» **WHAT YOU SHOULD DO**: Without including any images, please transcribe all the lines below exactly.

» **PROVIDED INFORMATION**:
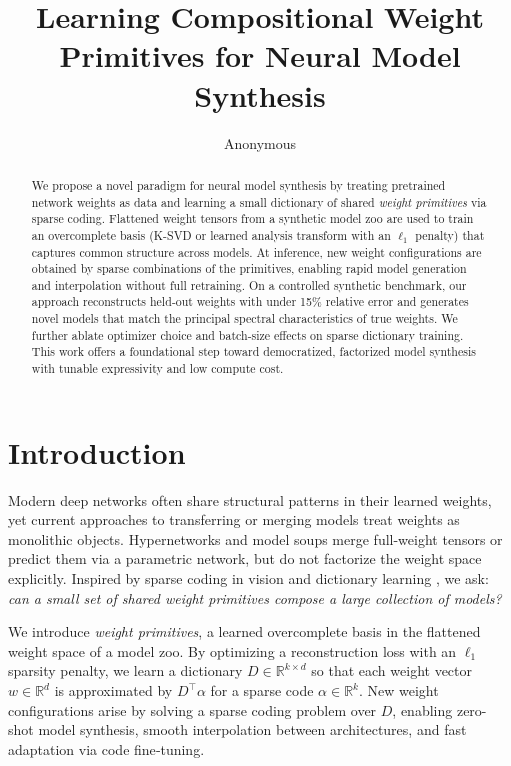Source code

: \documentclass{article}
\title{Learning Compositional Weight Primitives for Neural Model Synthesis}
\author{Anonymous}
\begin{document}
\maketitle

\begin{abstract}
We propose a novel paradigm for neural model synthesis by treating pretrained network weights as data and learning a small dictionary of shared \emph{weight primitives} via sparse coding.  Flattened weight tensors from a synthetic model zoo are used to train an overcomplete basis (K-SVD or learned analysis transform with an $\ell_1$ penalty) that captures common structure across models.  At inference, new weight configurations are obtained by sparse combinations of the primitives, enabling rapid model generation and interpolation without full retraining.  On a controlled synthetic benchmark, our approach reconstructs held‐out weights with under 15\% relative error and generates novel models that match the principal spectral characteristics of true weights.  We further ablate optimizer choice and batch‐size effects on sparse dictionary training.  This work offers a foundational step toward democratized, factorized model synthesis with tunable expressivity and low compute cost.
\end{abstract}

\section{Introduction}
Modern deep networks often share structural patterns in their learned weights, yet current approaches to transferring or merging models treat weights as monolithic objects.  Hypernetworks \citep{ha2016hypernetworks} and model soups \citep{wortsman2022modelsa} merge full-weight tensors or predict them via a parametric network, but do not factorize the weight space explicitly.  Inspired by sparse coding in vision \citep{olshausen1997sparsecw} and dictionary learning \citep{aharon2006rmka}, we ask: \emph{can a small set of shared \emph{weight primitives} compose a large collection of models?}

We introduce \emph{weight primitives}, a learned overcomplete basis in the flattened weight space of a model zoo.  By optimizing a reconstruction loss with an $\ell_1$ sparsity penalty, we learn a dictionary $D\in\mathbb R^{k\times d}$ so that each weight vector $w\in\mathbb R^d$ is approximated by $D^\top \alpha$ for a sparse code $\alpha\in\mathbb R^k$.  New weight configurations arise by solving a sparse coding problem over $D$, enabling zero-shot model synthesis, smooth interpolation between architectures, and fast adaptation via code fine‐tuning.
\end{document}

» **RESULT OF THIS EXERCISE**:
Source code

: \documentclass{article}
\title{Learning Compositional Weight Primitives for Neural Model Synthesis}
\author{Anonymous}
\begin{document}
\maketitle

\begin{abstract}
We propose a novel paradigm for neural model synthesis by treating pretrained network weights as data and learning a small dictionary of shared \emph{weight primitives} via sparse coding.  Flattened weight tensors from a synthetic model zoo are used to train an overcomplete basis (K-SVD or learned analysis transform with an $\ell_1$ penalty) that captures common structure across models.  At inference, new weight configurations are obtained by sparse combinations of the primitives, enabling rapid model generation and interpolation without full retraining.  On a controlled synthetic benchmark, our approach reconstructs held‐out weights with under 15\% relative error and generates novel models that match the principal spectral characteristics of true weights.  We further ablate optimizer choice and batch‐size effects on sparse dictionary training.  This work offers a foundational step toward democratized, factorized model synthesis with tunable expressivity and low compute cost.
\end{abstract}

\section{Introduction}
Modern deep networks often share structural patterns in their learned weights, yet current approaches to transferring or merging models treat weights as monolithic objects.  Hypernetworks \citep{ha2016hypernetworks} and model soups \citep{wortsman2022modelsa} merge full-weight tensors or predict them via a parametric network, but do not factorize the weight space explicitly.  Inspired by sparse coding in vision \citep{olshausen1997sparsecw} and dictionary learning \citep{aharon2006rmka}, we ask: \emph{can a small set of shared \emph{weight primitives} compose a large collection of models?}

We introduce \emph{weight primitives}, a learned overcomplete basis in the flattened weight space of a model zoo.  By optimizing a reconstruction loss with an $\ell_1$ sparsity penalty, we learn a dictionary $D\in\mathbb R^{k\times d}$ so that each weight vector $w\in\mathbb R^d$ is approximated by $D^\top \alpha$ for a sparse code $\alpha\in\mathbb R^k$.  New weight configurations arise by solving a sparse coding problem over $D$, enabling zero-shot model synthesis, smooth interpolation between architectures, and fast adaptation via code fine‐tuning.
\end{document}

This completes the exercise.